[Collected data]
--*--

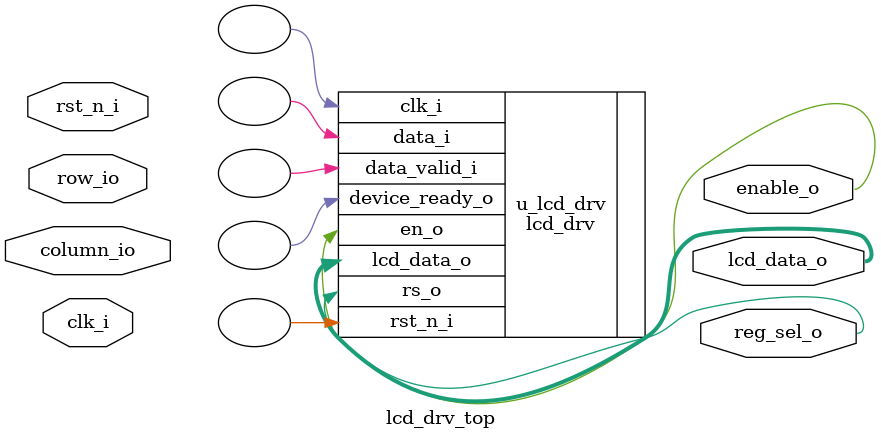
<source format=v>
module lcd_drv_top(
  //  System signals
  input         rst_n_i,        //  Active low reset
  input         clk_i,          //  System clock @ ?? MHz
  // Keypad Interface
  inout [3:0]   column_io,      // Column
  inout [3:0]   row_io,         // Row
  //  LCD interface
  output        reg_sel_o,      //  Register select
  output        enable_o,       //  Strobe signal
  output [7:0]  lcd_data_o      //  Data(or instruction) to LCD

);


lcd_drv u_lcd_drv (
  .rst_n_i        (),
  .clk_i          (),
  .data_i         (),
  .data_valid_i   (),
  .device_ready_o (),
  .rs_o           (reg_sel_o),
  .en_o           (enable_o),
  .lcd_data_o     (lcd_data_o)

);


endmodule

</source>
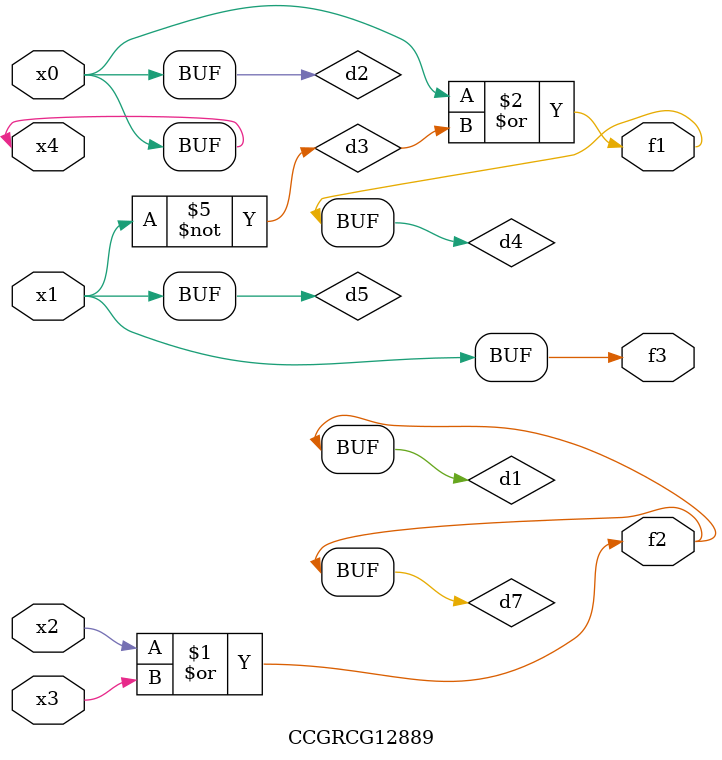
<source format=v>
module CCGRCG12889(
	input x0, x1, x2, x3, x4,
	output f1, f2, f3
);

	wire d1, d2, d3, d4, d5, d6, d7;

	or (d1, x2, x3);
	buf (d2, x0, x4);
	not (d3, x1);
	or (d4, d2, d3);
	not (d5, d3);
	nand (d6, d1, d3);
	or (d7, d1);
	assign f1 = d4;
	assign f2 = d7;
	assign f3 = d5;
endmodule

</source>
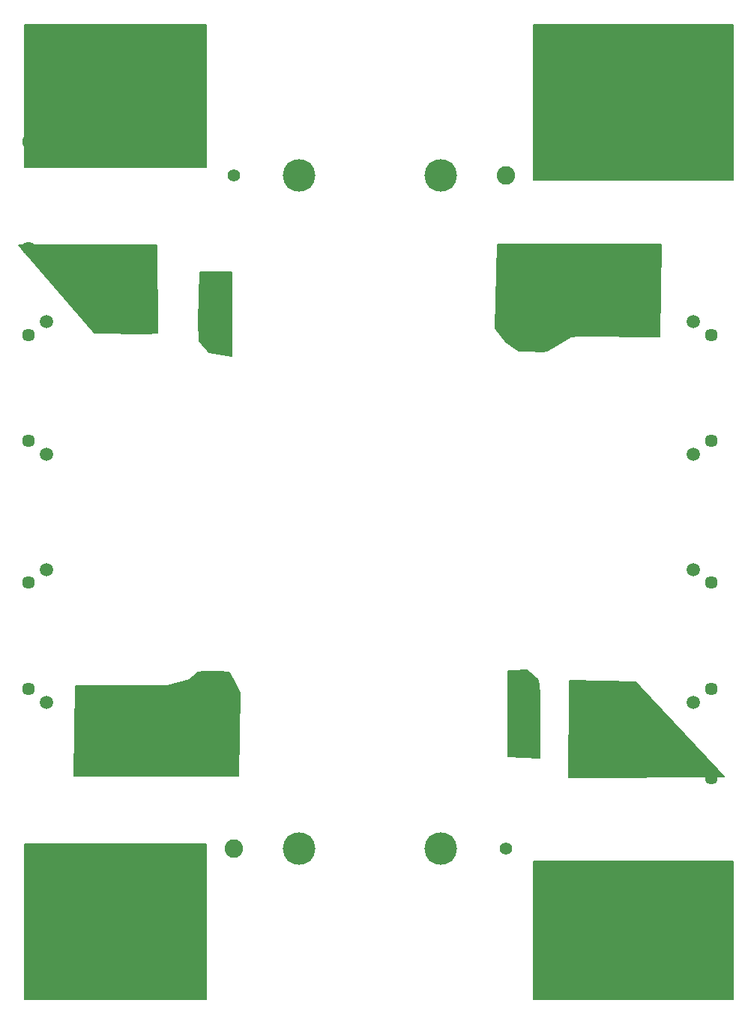
<source format=gbr>
%TF.GenerationSoftware,KiCad,Pcbnew,7.0.9*%
%TF.CreationDate,2024-08-26T11:06:27-06:00*%
%TF.ProjectId,igloo34,69676c6f-6f33-4342-9e6b-696361645f70,rev?*%
%TF.SameCoordinates,Original*%
%TF.FileFunction,Soldermask,Bot*%
%TF.FilePolarity,Negative*%
%FSLAX46Y46*%
G04 Gerber Fmt 4.6, Leading zero omitted, Abs format (unit mm)*
G04 Created by KiCad (PCBNEW 7.0.9) date 2024-08-26 11:06:27*
%MOMM*%
%LPD*%
G01*
G04 APERTURE LIST*
%ADD10C,0.150000*%
%ADD11C,0.200000*%
%ADD12C,2.080000*%
%ADD13C,3.680000*%
%ADD14C,1.420000*%
%ADD15C,1.450000*%
%ADD16C,1.500000*%
G04 APERTURE END LIST*
D10*
X-15600000Y17650000D02*
X-18150000Y18050000D01*
X-19250000Y19300000D01*
X-19350000Y21500000D01*
X-19200000Y27050000D01*
X-15600000Y27100000D01*
X-15600000Y17650000D01*
G36*
X-15600000Y17650000D02*
G01*
X-18150000Y18050000D01*
X-19250000Y19300000D01*
X-19350000Y21500000D01*
X-19200000Y27050000D01*
X-15600000Y27100000D01*
X-15600000Y17650000D01*
G37*
X19050000Y-19000000D02*
X19200000Y-20400000D01*
X19200000Y-27750000D01*
X15600000Y-27600000D01*
X15600000Y-17950000D01*
X16200000Y-17950000D01*
X17750000Y-17850000D01*
X19050000Y-19000000D01*
G36*
X19050000Y-19000000D02*
G01*
X19200000Y-20400000D01*
X19200000Y-27750000D01*
X15600000Y-27600000D01*
X15600000Y-17950000D01*
X16200000Y-17950000D01*
X17750000Y-17850000D01*
X19050000Y-19000000D01*
G37*
X30060341Y-19209984D02*
X40050000Y-29900000D01*
X22450000Y-30000000D01*
X22590000Y-20360000D01*
X22570000Y-19090000D01*
X30060341Y-19209984D01*
G36*
X30060341Y-19209984D02*
G01*
X40050000Y-29900000D01*
X22450000Y-30000000D01*
X22590000Y-20360000D01*
X22570000Y-19090000D01*
X30060341Y-19209984D01*
G37*
X-39000000Y55000000D02*
X-18500000Y55000000D01*
X-18500000Y38920000D01*
X-39000000Y38920000D01*
X-39000000Y55000000D01*
G36*
X-39000000Y55000000D02*
G01*
X-18500000Y55000000D01*
X-18500000Y38920000D01*
X-39000000Y38920000D01*
X-39000000Y55000000D01*
G37*
X-24050000Y30100000D02*
X-24030000Y20234771D01*
X-25150000Y20150000D01*
X-31100000Y20250000D01*
X-39680000Y30150000D01*
X-24050000Y30100000D01*
G36*
X-24050000Y30100000D02*
G01*
X-24030000Y20234771D01*
X-25150000Y20150000D01*
X-31100000Y20250000D01*
X-39680000Y30150000D01*
X-24050000Y30100000D01*
G37*
X-39000000Y-37500000D02*
X-18500000Y-37500000D01*
X-18500000Y-55000000D01*
X-39000000Y-55000000D01*
X-39000000Y-37500000D01*
G36*
X-39000000Y-37500000D02*
G01*
X-18500000Y-37500000D01*
X-18500000Y-55000000D01*
X-39000000Y-55000000D01*
X-39000000Y-37500000D01*
G37*
X18500000Y55000000D02*
X41000000Y55000000D01*
X41000000Y37500000D01*
X18500000Y37500000D01*
X18500000Y55000000D01*
G36*
X18500000Y55000000D02*
G01*
X41000000Y55000000D01*
X41000000Y37500000D01*
X18500000Y37500000D01*
X18500000Y55000000D01*
G37*
D11*
X-15900000Y-18100000D02*
X-14700000Y-20400000D01*
X-14870000Y-29830000D01*
X-33410000Y-29830000D01*
X-33240000Y-19650000D01*
X-24030000Y-19660000D01*
X-22890000Y-19660000D01*
X-20350000Y-19000000D01*
X-19400000Y-18100000D01*
X-18750000Y-18050000D01*
X-17000000Y-18050000D01*
X-15900000Y-18100000D01*
G36*
X-15900000Y-18100000D02*
G01*
X-14700000Y-20400000D01*
X-14870000Y-29830000D01*
X-33410000Y-29830000D01*
X-33240000Y-19650000D01*
X-24030000Y-19660000D01*
X-22890000Y-19660000D01*
X-20350000Y-19000000D01*
X-19400000Y-18100000D01*
X-18750000Y-18050000D01*
X-17000000Y-18050000D01*
X-15900000Y-18100000D01*
G37*
D10*
X18500000Y-39430000D02*
X41000000Y-39430000D01*
X41000000Y-55000000D01*
X18500000Y-55000000D01*
X18500000Y-39430000D01*
G36*
X18500000Y-39430000D02*
G01*
X41000000Y-39430000D01*
X41000000Y-55000000D01*
X18500000Y-55000000D01*
X18500000Y-39430000D01*
G37*
D11*
X32770000Y19820000D02*
X23610000Y19880000D01*
X22780000Y19820000D01*
X20020000Y18210000D01*
X19500000Y18150000D01*
X17890000Y18160000D01*
X16790000Y18160000D01*
X15400000Y19200000D01*
X14230000Y20770000D01*
X14400000Y30200000D01*
X32940000Y30200000D01*
X32770000Y19820000D01*
G36*
X32770000Y19820000D02*
G01*
X23610000Y19880000D01*
X22780000Y19820000D01*
X20020000Y18210000D01*
X19500000Y18150000D01*
X17890000Y18160000D01*
X16790000Y18160000D01*
X15400000Y19200000D01*
X14230000Y20770000D01*
X14400000Y30200000D01*
X32940000Y30200000D01*
X32770000Y19820000D01*
G37*
D12*
%TO.C,J3*%
X15400000Y38000000D03*
D13*
X8000000Y38000000D03*
X-8000000Y38000000D03*
D14*
X-15400000Y38000000D03*
%TD*%
D15*
%TO.C,J20*%
X38550000Y-42100000D03*
X38550000Y-30100000D03*
D16*
X36550000Y-43575000D03*
X36550000Y-28625000D03*
%TD*%
D15*
%TO.C,J8*%
X38550000Y8000000D03*
X38550000Y20000000D03*
D16*
X36550000Y6525000D03*
X36550000Y21475000D03*
%TD*%
D15*
%TO.C,J12*%
X-38550000Y20000000D03*
X-38550000Y8000000D03*
D16*
X-36550000Y21475000D03*
X-36550000Y6525000D03*
%TD*%
D15*
%TO.C,J15*%
X-38550000Y41800000D03*
X-38550000Y29800000D03*
D16*
X-36550000Y43275000D03*
X-36550000Y28325000D03*
%TD*%
D15*
%TO.C,J7*%
X-38550000Y-8000000D03*
X-38550000Y-20000000D03*
D16*
X-36550000Y-6525000D03*
X-36550000Y-21475000D03*
%TD*%
D15*
%TO.C,J11*%
X38550000Y-20000000D03*
X38550000Y-8000000D03*
D16*
X36550000Y-21475000D03*
X36550000Y-6525000D03*
%TD*%
D14*
%TO.C,J4*%
X15400000Y-38000000D03*
D13*
X8000000Y-38000000D03*
X-8000000Y-38000000D03*
D12*
X-15400000Y-38000000D03*
%TD*%
M02*

</source>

--*--

■ **Exercise brief**
Only the lines above starting at the one containing "X36550000Y21475000D03*" and ending at the one containing "X38550000Y-20000000D03*", both included, are to be returned, exactly as they read.

■ **Answer area**
X36550000Y21475000D03*
%TD*%
D15*
%TO.C,J12*%
X-38550000Y20000000D03*
X-38550000Y8000000D03*
D16*
X-36550000Y21475000D03*
X-36550000Y6525000D03*
%TD*%
D15*
%TO.C,J15*%
X-38550000Y41800000D03*
X-38550000Y29800000D03*
D16*
X-36550000Y43275000D03*
X-36550000Y28325000D03*
%TD*%
D15*
%TO.C,J7*%
X-38550000Y-8000000D03*
X-38550000Y-20000000D03*
D16*
X-36550000Y-6525000D03*
X-36550000Y-21475000D03*
%TD*%
D15*
%TO.C,J11*%
X38550000Y-20000000D03*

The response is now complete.